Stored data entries

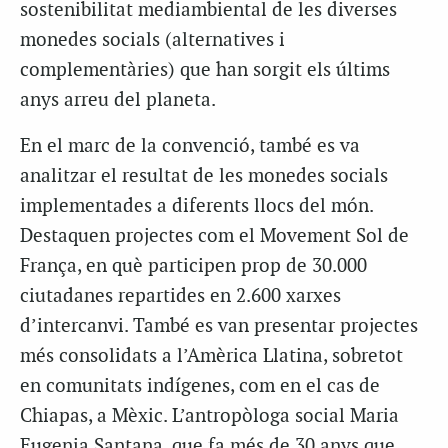
sostenibilitat mediambiental de les diverses
monedes socials (alternatives i
complementàries) que han sorgit els últims
anys arreu del planeta.
En el marc de la convenció, també es va
analitzar el resultat de les monedes socials
implementades a diferents llocs del món.
Destaquen projectes com el Movement Sol de
França, en què participen prop de 30.000
ciutadanes repartides en 2.600 xarxes
d’intercanvi. També es van presentar projectes
més consolidats a l’Amèrica Llatina, sobretot
en comunitats indígenes, com en el cas de
Chiapas, a Mèxic. L’antropòloga social Maria
Eugenia Santana, que fa més de 30 anys que,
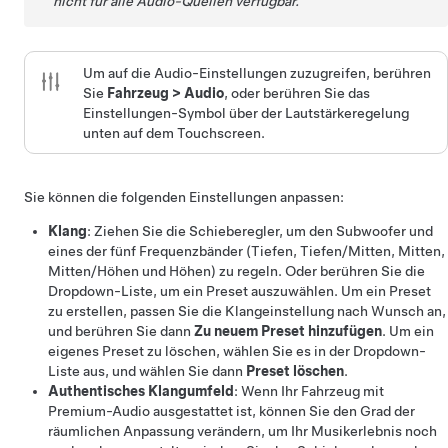
nicht für alle Audio-Quellen verfügbar.
Um auf die Audio-Einstellungen zuzugreifen, berühren
Sie
Fahrzeug
>
Audio
, oder berühren Sie das
Einstellungen-Symbol über der Lautstärkeregelung
unten auf dem Touchscreen.
Sie können die folgenden Einstellungen anpassen:
Klang
: Ziehen Sie die Schieberegler, um den Subwoofer und
eines der fünf Frequenzbänder (Tiefen, Tiefen/Mitten, Mitten,
Mitten/Höhen und Höhen) zu regeln. Oder berühren Sie die
Dropdown-Liste, um ein Preset auszuwählen. Um ein Preset
zu erstellen, passen Sie die Klangeinstellung nach Wunsch an,
und berühren Sie dann
Zu neuem Preset hinzufügen
. Um ein
eigenes Preset zu löschen, wählen Sie es in der Dropdown-
Liste aus, und wählen Sie dann
Preset löschen
.
Authentisches Klangumfeld
: Wenn Ihr Fahrzeug mit
Premium-Audio ausgestattet ist, können Sie den Grad der
räumlichen Anpassung verändern, um Ihr Musikerlebnis noch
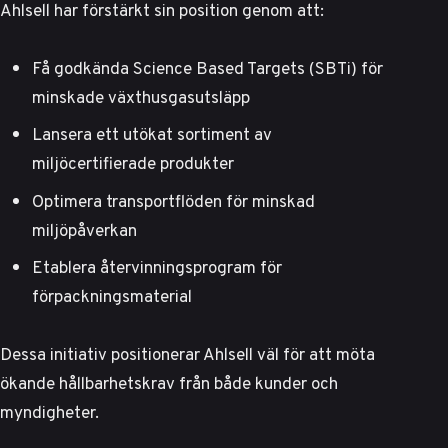
Ahlsell har förstärkt sin position genom att:
Få godkända Science Based Targets (SBTi) för
minskade växthusgasutsläpp
Lansera ett utökat sortiment av
miljöcertifierade produkter
Optimera transportflöden för minskad
miljöpåverkan
Etablera återvinningsprogram för
förpackningsmaterial
Dessa initiativ positionerar Ahlsell väl för att möta
ökande hållbarhetskrav från både kunder och
myndigheter.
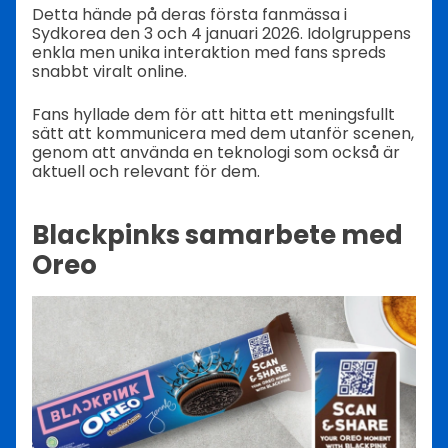
Detta hände på deras första fanmässa i
Sydkorea den 3 och 4 januari 2026. Idolgruppens
enkla men unika interaktion med fans spreds
snabbt viralt online.
Fans hyllade dem för att hitta ett meningsfullt
sätt att kommunicera med dem utanför scenen,
genom att använda en teknologi som också är
aktuell och relevant för dem.
Blackpinks samarbete med
Oreo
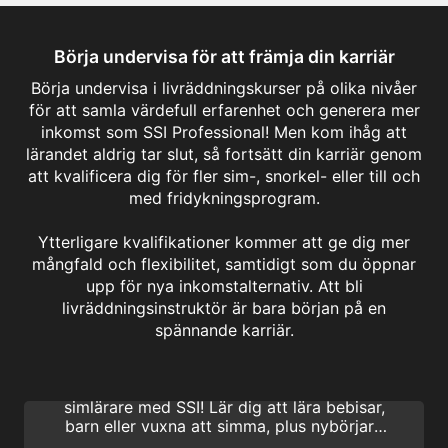
Börja undervisa för att främja din karriär
Börja undervisa i livräddningskurser på olika nivåer
för att samla värdefull erfarenhet och generera mer
inkomst som SSI Professional! Men kom ihåg att
lärandet aldrig tar slut, så fortsätt din karriär genom
att kvalificera dig för fler sim-, snorkel- eller till och
med fridykningsprogram.
Ytterligare kvalifikationer kommer att ge dig mer
mångfald och flexibilitet, samtidigt som du öppnar
upp för nya inkomstalternativ. Att bli
livräddningsinstruktör är bara början på en
Swim Teacher Adult
spännande karriär.
Vill du inspirera livslånga simmare? Göra en
karriär av simning? Bli en professionell
simlärare med SSI! Lär dig att lära bebisar,
barn eller vuxna att simma, plus nybörjare
upp till tävlingssimmare. Gör skillnad! Börja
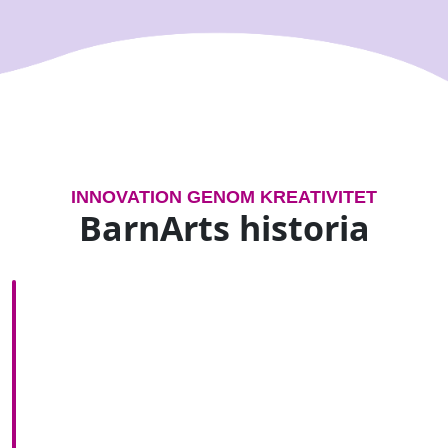
INNOVATION GENOM KREATIVITET
BarnArts historia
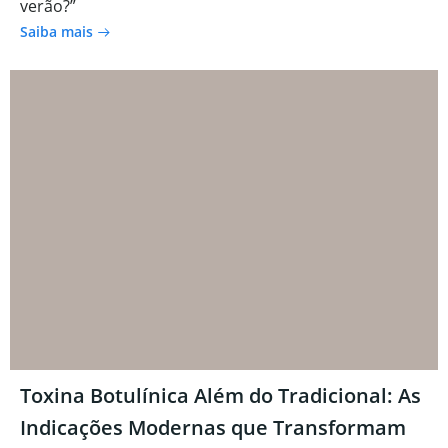
verão?”
Saiba mais
Toxina Botulínica Além do Tradicional: As
Indicações Modernas que Transformam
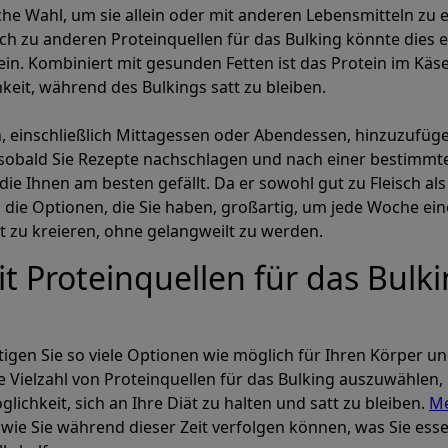
iche Wahl, um sie allein oder mit anderen Lebensmitteln zu 
eich zu anderen Proteinquellen für das Bulking könnte dies 
sein. Kombiniert mit gesunden Fetten ist das Protein im Käs
keit, während des Bulkings satt zu bleiben.
, einschließlich Mittagessen oder Abendessen, hinzuzufüg
 sobald Sie Rezepte nachschlagen und nach einer bestimmt
die Ihnen am besten gefällt. Da er sowohl gut zu Fleisch al
nd die Optionen, die Sie haben, großartig, um jede Woche ein
t zu kreieren, ohne gelangweilt zu werden.
it Proteinquellen für das Bulk
igen Sie so viele Optionen wie möglich für Ihren Körper u
 Vielzahl von Proteinquellen für das Bulking auszuwählen, 
lichkeit, sich an Ihre Diät zu halten und satt zu bleiben.
M
, wie Sie während dieser Zeit verfolgen können, was Sie esse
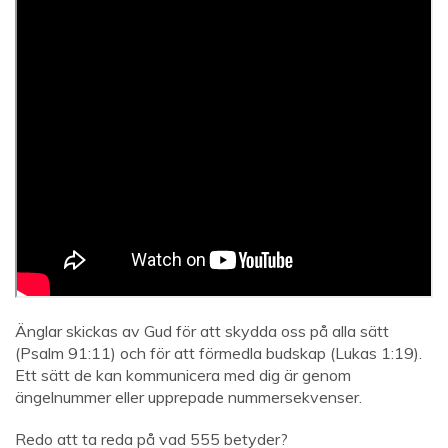
Änglar skickas av Gud för att skydda oss på alla sätt
(Psalm 91:11) och för att förmedla budskap (Lukas 1:19).
Ett sätt de kan kommunicera med dig är genom
ängelnummer eller upprepade nummersekvenser.
Redo att ta reda på vad 555 betyder?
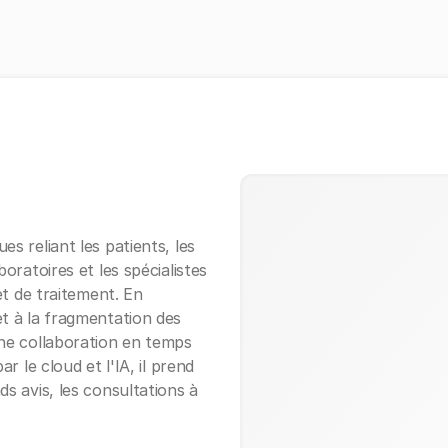
es reliant les patients, les
boratoires et les spécialistes
 et de traitement. En
et à la fragmentation des
une collaboration en temps
ar le cloud et l'IA, il prend
ds avis, les consultations à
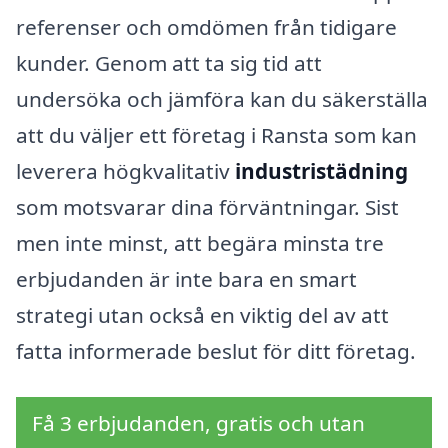
referenser och omdömen från tidigare
kunder. Genom att ta sig tid att
undersöka och jämföra kan du säkerställa
att du väljer ett företag i Ransta som kan
leverera högkvalitativ
industristädning
som motsvarar dina förväntningar. Sist
men inte minst, att begära minsta tre
erbjudanden är inte bara en smart
strategi utan också en viktig del av att
fatta informerade beslut för ditt företag.
Få 3 erbjudanden, gratis och utan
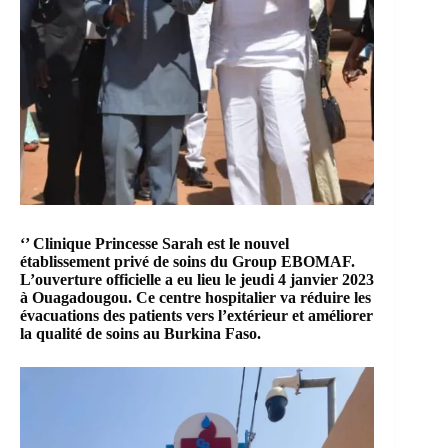
‘’ Clinique Princesse Sarah est le nouvel
établissement privé de soins du Group EBOMAF.
L’ouverture officielle a eu lieu le jeudi 4 janvier 2023
à Ouagadougou. Ce centre hospitalier va réduire les
évacuations des patients vers l’extérieur et améliorer
la qualité de soins au Burkina Faso.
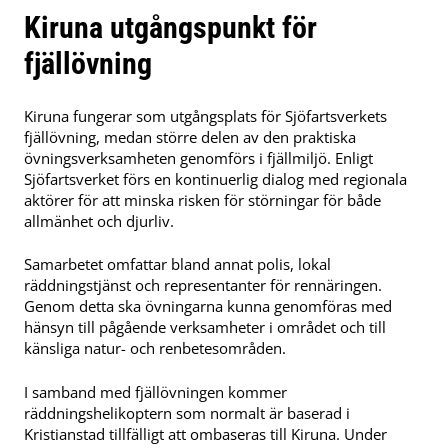
Kiruna utgångspunkt för
fjällövning
Kiruna fungerar som utgångsplats för Sjöfartsverkets
fjällövning, medan större delen av den praktiska
övningsverksamheten genomförs i fjällmiljö. Enligt
Sjöfartsverket förs en kontinuerlig dialog med regionala
aktörer för att minska risken för störningar för både
allmänhet och djurliv.
Samarbetet omfattar bland annat polis, lokal
räddningstjänst och representanter för rennäringen.
Genom detta ska övningarna kunna genomföras med
hänsyn till pågående verksamheter i området och till
känsliga natur- och renbetesområden.
I samband med fjällövningen kommer
räddningshelikoptern som normalt är baserad i
Kristianstad tillfälligt att ombaseras till Kiruna. Under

**Problem details:** Once the pictures are removed, print all the remaining data exactly as it stands.

**Your solution:**
sostenibilitat mediambiental de les diverses
monedes socials (alternatives i
complementàries) que han sorgit els últims
anys arreu del planeta.
En el marc de la convenció, també es va
analitzar el resultat de les monedes socials
implementades a diferents llocs del món.
Destaquen projectes com el Movement Sol de
França, en què participen prop de 30.000
ciutadanes repartides en 2.600 xarxes
d’intercanvi. També es van presentar projectes
més consolidats a l’Amèrica Llatina, sobretot
en comunitats indígenes, com en el cas de
Chiapas, a Mèxic. L’antropòloga social Maria
Eugenia Santana, que fa més de 30 anys que,
nicht für alle Audio-Quellen verfügbar.
Um auf die Audio-Einstellungen zuzugreifen, berühren
Sie
Fahrzeug
>
Audio
, oder berühren Sie das
Einstellungen-Symbol über der Lautstärkeregelung
unten auf dem Touchscreen.
Sie können die folgenden Einstellungen anpassen:
Klang
: Ziehen Sie die Schieberegler, um den Subwoofer und
eines der fünf Frequenzbänder (Tiefen, Tiefen/Mitten, Mitten,
Mitten/Höhen und Höhen) zu regeln. Oder berühren Sie die
Dropdown-Liste, um ein Preset auszuwählen. Um ein Preset
zu erstellen, passen Sie die Klangeinstellung nach Wunsch an,
und berühren Sie dann
Zu neuem Preset hinzufügen
. Um ein
eigenes Preset zu löschen, wählen Sie es in der Dropdown-
Liste aus, und wählen Sie dann
Preset löschen
.
Authentisches Klangumfeld
: Wenn Ihr Fahrzeug mit
Premium-Audio ausgestattet ist, können Sie den Grad der
räumlichen Anpassung verändern, um Ihr Musikerlebnis noch
Ahlsell har förstärkt sin position genom att:
Få godkända Science Based Targets (SBTi) för
minskade växthusgasutsläpp
Lansera ett utökat sortiment av
miljöcertifierade produkter
Optimera transportflöden för minskad
miljöpåverkan
Etablera återvinningsprogram för
förpackningsmaterial
Dessa initiativ positionerar Ahlsell väl för att möta
ökande hållbarhetskrav från både kunder och
myndigheter.
Detta hände på deras första fanmässa i
Sydkorea den 3 och 4 januari 2026. Idolgruppens
enkla men unika interaktion med fans spreds
snabbt viralt online.
Fans hyllade dem för att hitta ett meningsfullt
sätt att kommunicera med dem utanför scenen,
genom att använda en teknologi som också är
aktuell och relevant för dem.
Blackpinks samarbete med
Oreo
Börja undervisa för att främja din karriär
Börja undervisa i livräddningskurser på olika nivåer
för att samla värdefull erfarenhet och generera mer
inkomst som SSI Professional! Men kom ihåg att
lärandet aldrig tar slut, så fortsätt din karriär genom
att kvalificera dig för fler sim-, snorkel- eller till och
med fridykningsprogram.
Ytterligare kvalifikationer kommer att ge dig mer
mångfald och flexibilitet, samtidigt som du öppnar
upp för nya inkomstalternativ. Att bli
livräddningsinstruktör är bara början på en
Swim Teacher Adult
spännande karriär.
Vill du inspirera livslånga simmare? Göra en
karriär av simning? Bli en professionell
simlärare med SSI! Lär dig att lära bebisar,
barn eller vuxna att simma, plus nybörjare
upp till tävlingssimmare. Gör skillnad! Börja
INNOVATION GENOM KREATIVITET
BarnArts historia
verão?”
Saiba mais
Toxina Botulínica Além do Tradicional: As
Indicações Modernas que Transformam
iche Wahl, um sie allein oder mit anderen Lebensmitteln zu 
eich zu anderen Proteinquellen für das Bulking könnte dies 
sein. Kombiniert mit gesunden Fetten ist das Protein im Käs
keit, während des Bulkings satt zu bleiben.
, einschließlich Mittagessen oder Abendessen, hinzuzufüg
 sobald Sie Rezepte nachschlagen und nach einer bestimmt
die Ihnen am besten gefällt. Da er sowohl gut zu Fleisch al
nd die Optionen, die Sie haben, großartig, um jede Woche ein
t zu kreieren, ohne gelangweilt zu werden.
it Proteinquellen für das Bulk
igen Sie so viele Optionen wie möglich für Ihren Körper u
 Vielzahl von Proteinquellen für das Bulking auszuwählen, 
lichkeit, sich an Ihre Diät zu halten und satt zu bleiben.
M
, wie Sie während dieser Zeit verfolgen können, was Sie esse
Änglar skickas av Gud för att skydda oss på alla sätt
(Psalm 91:11) och för att förmedla budskap (Lukas 1:19).
Ett sätt de kan kommunicera med dig är genom
ängelnummer eller upprepade nummersekvenser.
Redo att ta reda på vad 555 betyder?
es reliant les patients, les
boratoires et les spécialistes
 et de traitement. En
et à la fragmentation des
une collaboration en temps
ar le cloud et l'IA, il prend
ds avis, les consultations à
referenser och omdömen från tidigare
kunder. Genom att ta sig tid att
undersöka och jämföra kan du säkerställa
att du väljer ett företag i Ransta som kan
leverera högkvalitativ
industristädning
som motsvarar dina förväntningar. Sist
men inte minst, att begära minsta tre
erbjudanden är inte bara en smart
strategi utan också en viktig del av att
fatta informerade beslut för ditt företag.
Få 3 erbjudanden, gratis och utan
‘’ Clinique Princesse Sarah est le nouvel
établissement privé de soins du Group EBOMAF.
L’ouverture officielle a eu lieu le jeudi 4 janvier 2023
à Ouagadougou. Ce centre hospitalier va réduire les
évacuations des patients vers l’extérieur et améliorer
la qualité de soins au Burkina Faso.
Kiruna utgångspunkt för
fjällövning
Kiruna fungerar som utgångsplats för Sjöfartsverkets
fjällövning, medan större delen av den praktiska
övningsverksamheten genomförs i fjällmiljö. Enligt
Sjöfartsverket förs en kontinuerlig dialog med regionala
aktörer för att minska risken för störningar för både
allmänhet och djurliv.
Samarbetet omfattar bland annat polis, lokal
räddningstjänst och representanter för rennäringen.
Genom detta ska övningarna kunna genomföras med
hänsyn till pågående verksamheter i området och till
känsliga natur- och renbetesområden.
I samband med fjällövningen kommer
räddningshelikoptern som normalt är baserad i
Kristianstad tillfälligt att ombaseras till Kiruna. Under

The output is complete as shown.